§ **Exercise**:
Please output the data exactly, minus pictures.

§ **Source material**:
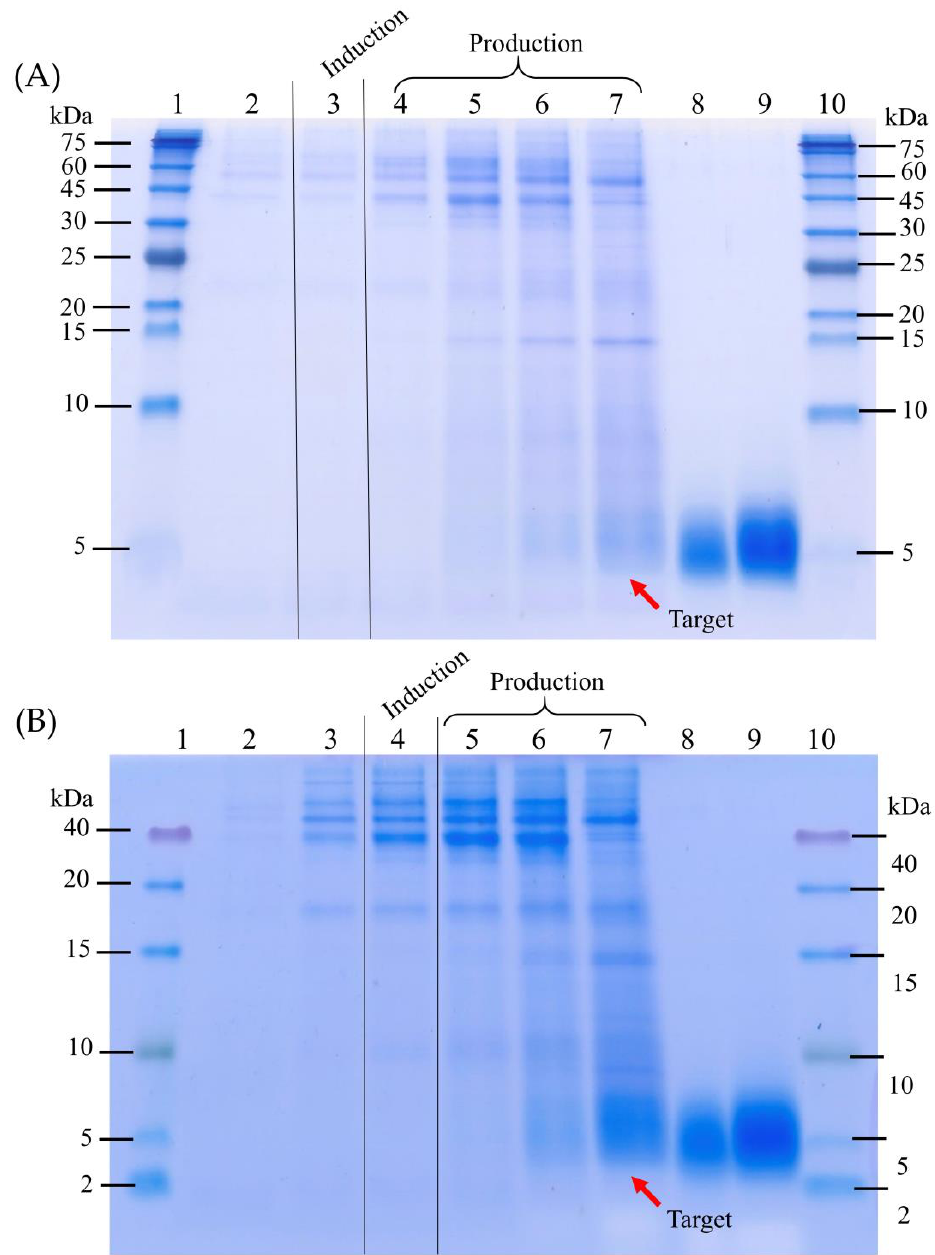
Figure 2. Tricine SDS-PAGE analysis of the culture supernatant from the expression of the CAP2 candidate utilizing the four-stage fermentation process ( A ) and the improved fermentation process ( B ). ( A ) The samples in lanes 1 and 10 were protein molecular weight markers; lane 2 was the finished glycerol fed-batch stage; lane 3 was the finished methanol induction stage; lanes 4, 5, 6, and 7 were 16, 40, 50, and 65 h of the production stage, respectively; lanes 8 and 9 were 1.76 and 3.52 g/L of the CAP2, respectively. ( B ) The samples in lanes 1 and 10 were protein molecular weight markers; lane 2 was the finished glycerol batch stage; lane 3 was the finished glycerol fed-batch stage; lane 4 was the finished methanol induction stage; lanes 5, 6, and 7 were 24, 48, and 72 h of the production stage, respectively; lanes 8 and 9 were 1.76 and 3.52 g/L of the CAP2, respectively. The arrows represent the target peptide CAP2 ( ≈ 4.1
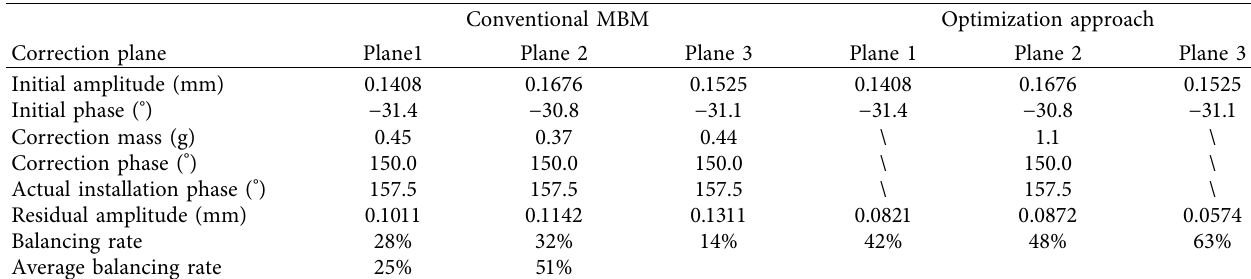
Table 4: Comparison of different methods for the rotor balancing at the first critical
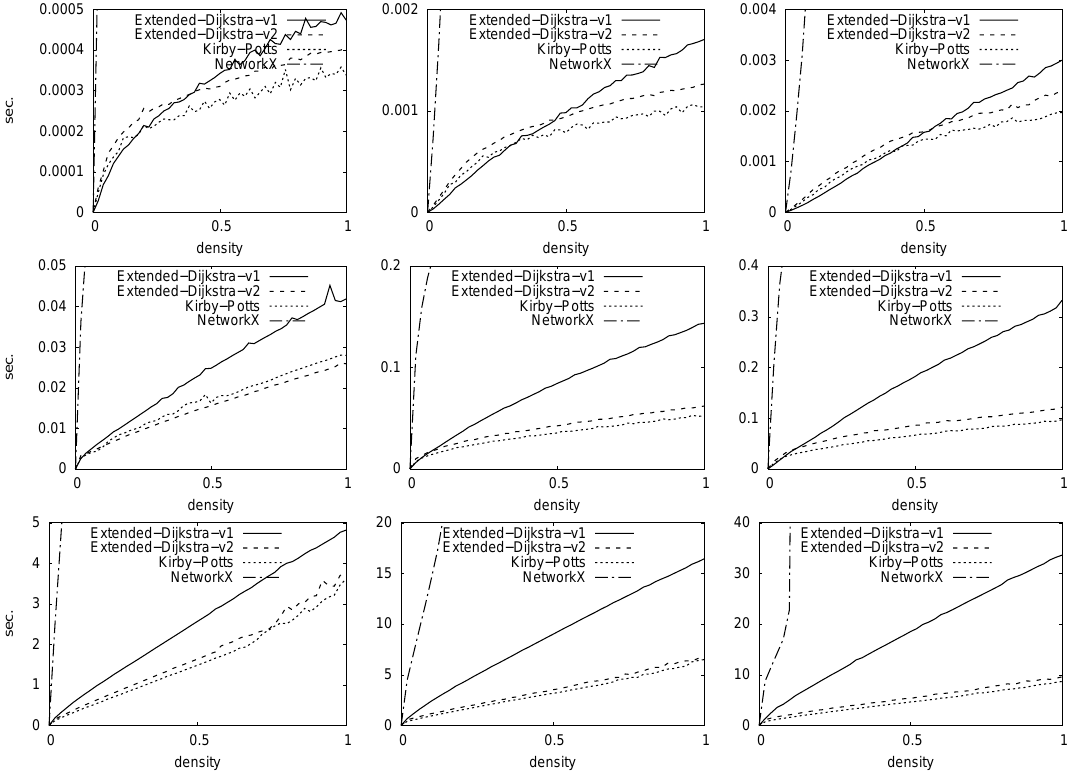
Figure 7. CPU times required to produce a shortest path tree from a single source using random graphs of differing densities. Rows show n values of 100, 1000 and 10,000 respectively; columns consider k -values of 3, 10 and 20 respectively. The number of edges in a graph is determined by multiplying the density by n ( n − 1 )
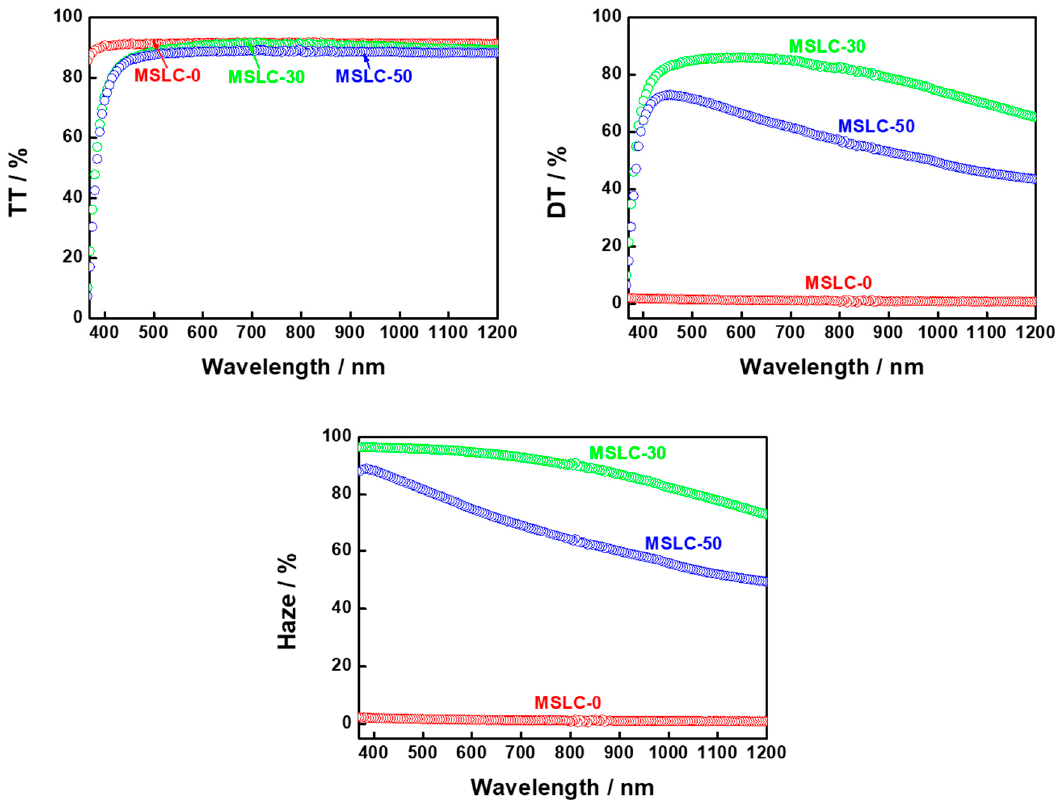
Figure 4. TT, diffusely transmitted (DT) and the optical haze spectra of three MSLC films using different LC mixing ratios at room temperature (RT).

§ **Reply to the task**:
Figure 2. Tricine SDS-PAGE analysis of the culture supernatant from the expression of the CAP2 candidate utilizing the four-stage fermentation process ( A ) and the improved fermentation process ( B ). ( A ) The samples in lanes 1 and 10 were protein molecular weight markers; lane 2 was the finished glycerol fed-batch stage; lane 3 was the finished methanol induction stage; lanes 4, 5, 6, and 7 were 16, 40, 50, and 65 h of the production stage, respectively; lanes 8 and 9 were 1.76 and 3.52 g/L of the CAP2, respectively. ( B ) The samples in lanes 1 and 10 were protein molecular weight markers; lane 2 was the finished glycerol batch stage; lane 3 was the finished glycerol fed-batch stage; lane 4 was the finished methanol induction stage; lanes 5, 6, and 7 were 24, 48, and 72 h of the production stage, respectively; lanes 8 and 9 were 1.76 and 3.52 g/L of the CAP2, respectively. The arrows represent the target peptide CAP2 ( ≈ 4.1
Table 4: Comparison of different methods for the rotor balancing at the first critical
Figure 7. CPU times required to produce a shortest path tree from a single source using random graphs of differing densities. Rows show n values of 100, 1000 and 10,000 respectively; columns consider k -values of 3, 10 and 20 respectively. The number of edges in a graph is determined by multiplying the density by n ( n − 1 )
Figure 4. TT, diffusely transmitted (DT) and the optical haze spectra of three MSLC films using different LC mixing ratios at room temperature (RT).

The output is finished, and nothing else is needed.